**JOB:** Reproduce all records below exactly.
════
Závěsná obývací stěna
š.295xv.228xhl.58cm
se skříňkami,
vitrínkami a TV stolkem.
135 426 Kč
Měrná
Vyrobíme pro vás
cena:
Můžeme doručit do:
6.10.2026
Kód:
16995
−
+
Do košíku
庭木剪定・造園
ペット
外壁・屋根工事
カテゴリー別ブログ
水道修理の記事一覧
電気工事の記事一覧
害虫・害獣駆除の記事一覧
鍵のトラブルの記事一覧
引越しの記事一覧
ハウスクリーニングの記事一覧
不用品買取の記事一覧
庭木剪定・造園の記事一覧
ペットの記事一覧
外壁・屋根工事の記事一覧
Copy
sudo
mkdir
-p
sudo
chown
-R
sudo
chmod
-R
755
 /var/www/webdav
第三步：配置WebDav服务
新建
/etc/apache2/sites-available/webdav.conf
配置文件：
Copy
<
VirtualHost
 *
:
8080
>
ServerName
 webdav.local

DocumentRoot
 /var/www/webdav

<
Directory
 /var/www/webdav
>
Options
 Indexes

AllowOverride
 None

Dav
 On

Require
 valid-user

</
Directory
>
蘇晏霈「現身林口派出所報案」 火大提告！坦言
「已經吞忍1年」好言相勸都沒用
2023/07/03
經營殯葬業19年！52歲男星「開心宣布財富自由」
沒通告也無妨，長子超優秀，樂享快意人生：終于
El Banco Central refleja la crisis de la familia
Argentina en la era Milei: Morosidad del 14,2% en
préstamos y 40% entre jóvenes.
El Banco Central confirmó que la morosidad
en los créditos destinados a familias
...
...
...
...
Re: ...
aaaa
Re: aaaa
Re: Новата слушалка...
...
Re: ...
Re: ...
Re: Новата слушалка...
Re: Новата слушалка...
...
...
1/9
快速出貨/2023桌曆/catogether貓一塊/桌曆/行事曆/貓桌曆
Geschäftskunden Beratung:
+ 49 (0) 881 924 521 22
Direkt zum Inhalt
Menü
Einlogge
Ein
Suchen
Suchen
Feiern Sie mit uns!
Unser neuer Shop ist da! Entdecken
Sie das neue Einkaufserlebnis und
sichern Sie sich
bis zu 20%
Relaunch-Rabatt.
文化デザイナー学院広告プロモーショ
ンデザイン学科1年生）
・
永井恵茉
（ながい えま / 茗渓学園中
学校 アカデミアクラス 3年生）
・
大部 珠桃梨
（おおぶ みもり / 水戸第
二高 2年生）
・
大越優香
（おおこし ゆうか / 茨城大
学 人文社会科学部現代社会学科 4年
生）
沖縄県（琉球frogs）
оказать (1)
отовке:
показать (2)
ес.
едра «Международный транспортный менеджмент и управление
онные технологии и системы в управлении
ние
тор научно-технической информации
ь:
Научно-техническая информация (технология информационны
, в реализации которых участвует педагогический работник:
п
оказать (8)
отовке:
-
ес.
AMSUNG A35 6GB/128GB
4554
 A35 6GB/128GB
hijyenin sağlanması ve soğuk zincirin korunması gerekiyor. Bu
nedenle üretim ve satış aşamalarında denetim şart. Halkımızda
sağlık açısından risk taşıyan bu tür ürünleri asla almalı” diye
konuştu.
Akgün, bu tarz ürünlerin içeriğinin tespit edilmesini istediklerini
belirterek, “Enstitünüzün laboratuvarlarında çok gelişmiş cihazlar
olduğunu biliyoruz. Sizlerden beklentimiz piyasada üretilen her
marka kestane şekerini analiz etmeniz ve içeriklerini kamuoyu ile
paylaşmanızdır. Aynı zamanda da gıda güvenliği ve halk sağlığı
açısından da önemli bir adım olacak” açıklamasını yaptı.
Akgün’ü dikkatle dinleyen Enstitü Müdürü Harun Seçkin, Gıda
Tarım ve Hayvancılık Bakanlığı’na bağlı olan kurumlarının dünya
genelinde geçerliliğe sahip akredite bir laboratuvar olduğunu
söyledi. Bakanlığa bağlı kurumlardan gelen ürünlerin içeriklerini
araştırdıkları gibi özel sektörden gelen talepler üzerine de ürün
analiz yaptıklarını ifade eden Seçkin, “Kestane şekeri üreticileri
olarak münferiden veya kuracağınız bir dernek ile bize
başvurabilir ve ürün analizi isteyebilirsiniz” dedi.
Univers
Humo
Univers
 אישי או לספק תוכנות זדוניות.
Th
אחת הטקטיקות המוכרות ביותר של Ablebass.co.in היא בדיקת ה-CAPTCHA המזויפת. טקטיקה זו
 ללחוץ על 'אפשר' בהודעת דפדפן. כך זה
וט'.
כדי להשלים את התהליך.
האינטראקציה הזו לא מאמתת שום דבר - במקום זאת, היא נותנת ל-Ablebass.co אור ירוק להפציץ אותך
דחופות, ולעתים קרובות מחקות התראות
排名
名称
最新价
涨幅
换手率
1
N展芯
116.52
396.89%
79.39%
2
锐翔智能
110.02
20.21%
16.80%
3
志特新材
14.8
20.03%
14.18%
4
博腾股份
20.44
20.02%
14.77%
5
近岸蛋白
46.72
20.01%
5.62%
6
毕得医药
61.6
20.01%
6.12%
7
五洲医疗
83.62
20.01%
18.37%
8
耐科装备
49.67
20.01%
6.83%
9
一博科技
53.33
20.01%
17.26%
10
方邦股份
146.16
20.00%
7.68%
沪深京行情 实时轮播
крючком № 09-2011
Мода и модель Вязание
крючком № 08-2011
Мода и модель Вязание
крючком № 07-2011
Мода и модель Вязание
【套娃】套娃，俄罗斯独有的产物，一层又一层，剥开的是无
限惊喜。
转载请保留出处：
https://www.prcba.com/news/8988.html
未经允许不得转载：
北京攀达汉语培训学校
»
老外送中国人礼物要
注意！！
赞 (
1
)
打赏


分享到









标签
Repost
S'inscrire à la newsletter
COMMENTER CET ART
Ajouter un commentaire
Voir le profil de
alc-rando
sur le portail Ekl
════
**TASK SOLUTION:**
Závěsná obývací stěna
š.295xv.228xhl.58cm
se skříňkami,
vitrínkami a TV stolkem.
135 426 Kč
Měrná
Vyrobíme pro vás
cena:
Můžeme doručit do:
6.10.2026
Kód:
16995
−
+
Do košíku
庭木剪定・造園
ペット
外壁・屋根工事
カテゴリー別ブログ
水道修理の記事一覧
電気工事の記事一覧
害虫・害獣駆除の記事一覧
鍵のトラブルの記事一覧
引越しの記事一覧
ハウスクリーニングの記事一覧
不用品買取の記事一覧
庭木剪定・造園の記事一覧
ペットの記事一覧
外壁・屋根工事の記事一覧
Copy
sudo
mkdir
-p
sudo
chown
-R
sudo
chmod
-R
755
 /var/www/webdav
第三步：配置WebDav服务
新建
/etc/apache2/sites-available/webdav.conf
配置文件：
Copy
<
VirtualHost
 *
:
8080
>
ServerName
 webdav.local

DocumentRoot
 /var/www/webdav

<
Directory
 /var/www/webdav
>
Options
 Indexes

AllowOverride
 None

Dav
 On

Require
 valid-user

</
Directory
>
蘇晏霈「現身林口派出所報案」 火大提告！坦言
「已經吞忍1年」好言相勸都沒用
2023/07/03
經營殯葬業19年！52歲男星「開心宣布財富自由」
沒通告也無妨，長子超優秀，樂享快意人生：終于
El Banco Central refleja la crisis de la familia
Argentina en la era Milei: Morosidad del 14,2% en
préstamos y 40% entre jóvenes.
El Banco Central confirmó que la morosidad
en los créditos destinados a familias
...
...
...
...
Re: ...
aaaa
Re: aaaa
Re: Новата слушалка...
...
Re: ...
Re: ...
Re: Новата слушалка...
Re: Новата слушалка...
...
...
1/9
快速出貨/2023桌曆/catogether貓一塊/桌曆/行事曆/貓桌曆
Geschäftskunden Beratung:
+ 49 (0) 881 924 521 22
Direkt zum Inhalt
Menü
Einlogge
Ein
Suchen
Suchen
Feiern Sie mit uns!
Unser neuer Shop ist da! Entdecken
Sie das neue Einkaufserlebnis und
sichern Sie sich
bis zu 20%
Relaunch-Rabatt.
文化デザイナー学院広告プロモーショ
ンデザイン学科1年生）
・
永井恵茉
（ながい えま / 茗渓学園中
学校 アカデミアクラス 3年生）
・
大部 珠桃梨
（おおぶ みもり / 水戸第
二高 2年生）
・
大越優香
（おおこし ゆうか / 茨城大
学 人文社会科学部現代社会学科 4年
生）
沖縄県（琉球frogs）
оказать (1)
отовке:
показать (2)
ес.
едра «Международный транспортный менеджмент и управление
онные технологии и системы в управлении
ние
тор научно-технической информации
ь:
Научно-техническая информация (технология информационны
, в реализации которых участвует педагогический работник:
п
оказать (8)
отовке:
-
ес.
AMSUNG A35 6GB/128GB
4554
 A35 6GB/128GB
hijyenin sağlanması ve soğuk zincirin korunması gerekiyor. Bu
nedenle üretim ve satış aşamalarında denetim şart. Halkımızda
sağlık açısından risk taşıyan bu tür ürünleri asla almalı” diye
konuştu.
Akgün, bu tarz ürünlerin içeriğinin tespit edilmesini istediklerini
belirterek, “Enstitünüzün laboratuvarlarında çok gelişmiş cihazlar
olduğunu biliyoruz. Sizlerden beklentimiz piyasada üretilen her
marka kestane şekerini analiz etmeniz ve içeriklerini kamuoyu ile
paylaşmanızdır. Aynı zamanda da gıda güvenliği ve halk sağlığı
açısından da önemli bir adım olacak” açıklamasını yaptı.
Akgün’ü dikkatle dinleyen Enstitü Müdürü Harun Seçkin, Gıda
Tarım ve Hayvancılık Bakanlığı’na bağlı olan kurumlarının dünya
genelinde geçerliliğe sahip akredite bir laboratuvar olduğunu
söyledi. Bakanlığa bağlı kurumlardan gelen ürünlerin içeriklerini
araştırdıkları gibi özel sektörden gelen talepler üzerine de ürün
analiz yaptıklarını ifade eden Seçkin, “Kestane şekeri üreticileri
olarak münferiden veya kuracağınız bir dernek ile bize
başvurabilir ve ürün analizi isteyebilirsiniz” dedi.
Univers
Humo
Univers
 אישי או לספק תוכנות זדוניות.
Th
אחת הטקטיקות המוכרות ביותר של Ablebass.co.in היא בדיקת ה-CAPTCHA המזויפת. טקטיקה זו
 ללחוץ על 'אפשר' בהודעת דפדפן. כך זה
וט'.
כדי להשלים את התהליך.
האינטראקציה הזו לא מאמתת שום דבר - במקום זאת, היא נותנת ל-Ablebass.co אור ירוק להפציץ אותך
דחופות, ולעתים קרובות מחקות התראות
排名
名称
最新价
涨幅
换手率
1
N展芯
116.52
396.89%
79.39%
2
锐翔智能
110.02
20.21%
16.80%
3
志特新材
14.8
20.03%
14.18%
4
博腾股份
20.44
20.02%
14.77%
5
近岸蛋白
46.72
20.01%
5.62%
6
毕得医药
61.6
20.01%
6.12%
7
五洲医疗
83.62
20.01%
18.37%
8
耐科装备
49.67
20.01%
6.83%
9
一博科技
53.33
20.01%
17.26%
10
方邦股份
146.16
20.00%
7.68%
沪深京行情 实时轮播
крючком № 09-2011
Мода и модель Вязание
крючком № 08-2011
Мода и модель Вязание
крючком № 07-2011
Мода и модель Вязание
【套娃】套娃，俄罗斯独有的产物，一层又一层，剥开的是无
限惊喜。
转载请保留出处：
https://www.prcba.com/news/8988.html
未经允许不得转载：
北京攀达汉语培训学校
»
老外送中国人礼物要
注意！！
赞 (
1
)
打赏


分享到









标签
Repost
S'inscrire à la newsletter
COMMENTER CET ART
Ajouter un commentaire
Voir le profil de
alc-rando
sur le portail Ekl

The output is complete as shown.